PROBLEM DETAILS
Rename "scientific name" to "binomial name" in the records below, and write out only the lines from the line with "order: Lamiales" to the line with "common name: Buck's-horn plantain", with everything else left unchanged.

Lines of data:
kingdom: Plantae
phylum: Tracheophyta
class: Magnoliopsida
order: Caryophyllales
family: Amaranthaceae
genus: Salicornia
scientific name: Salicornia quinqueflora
---
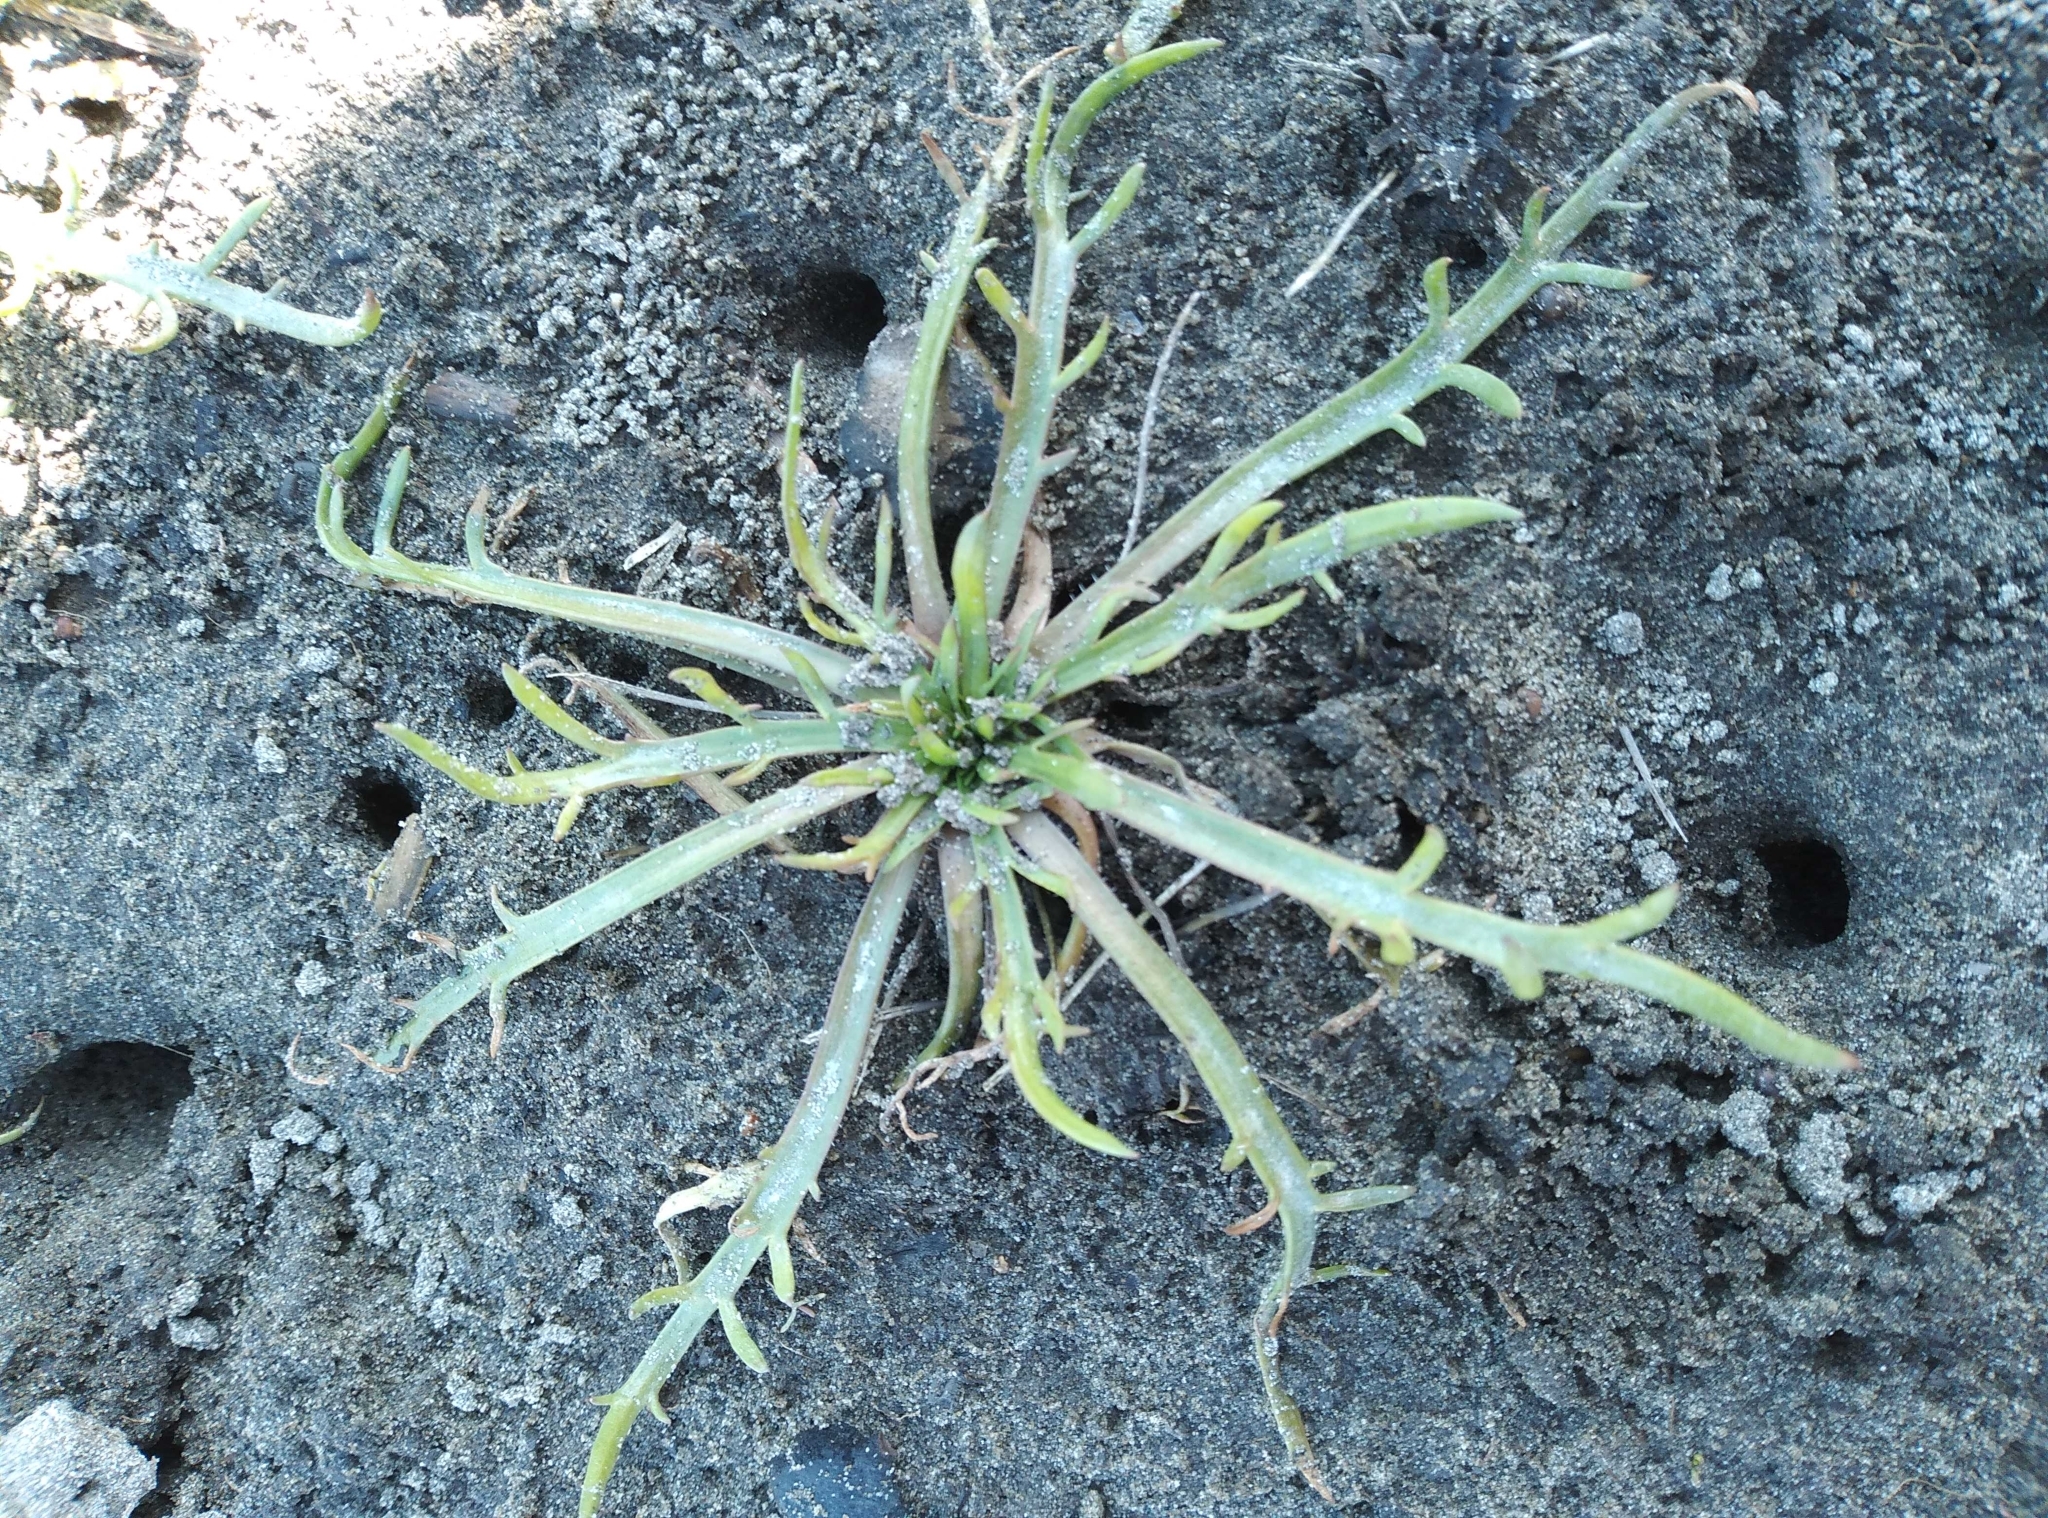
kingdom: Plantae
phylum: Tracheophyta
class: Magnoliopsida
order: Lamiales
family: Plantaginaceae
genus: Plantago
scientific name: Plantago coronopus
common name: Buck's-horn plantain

RESULT
order: Lamiales
family: Plantaginaceae
genus: Plantago
binomial name: Plantago coronopus
common name: Buck's-horn plantain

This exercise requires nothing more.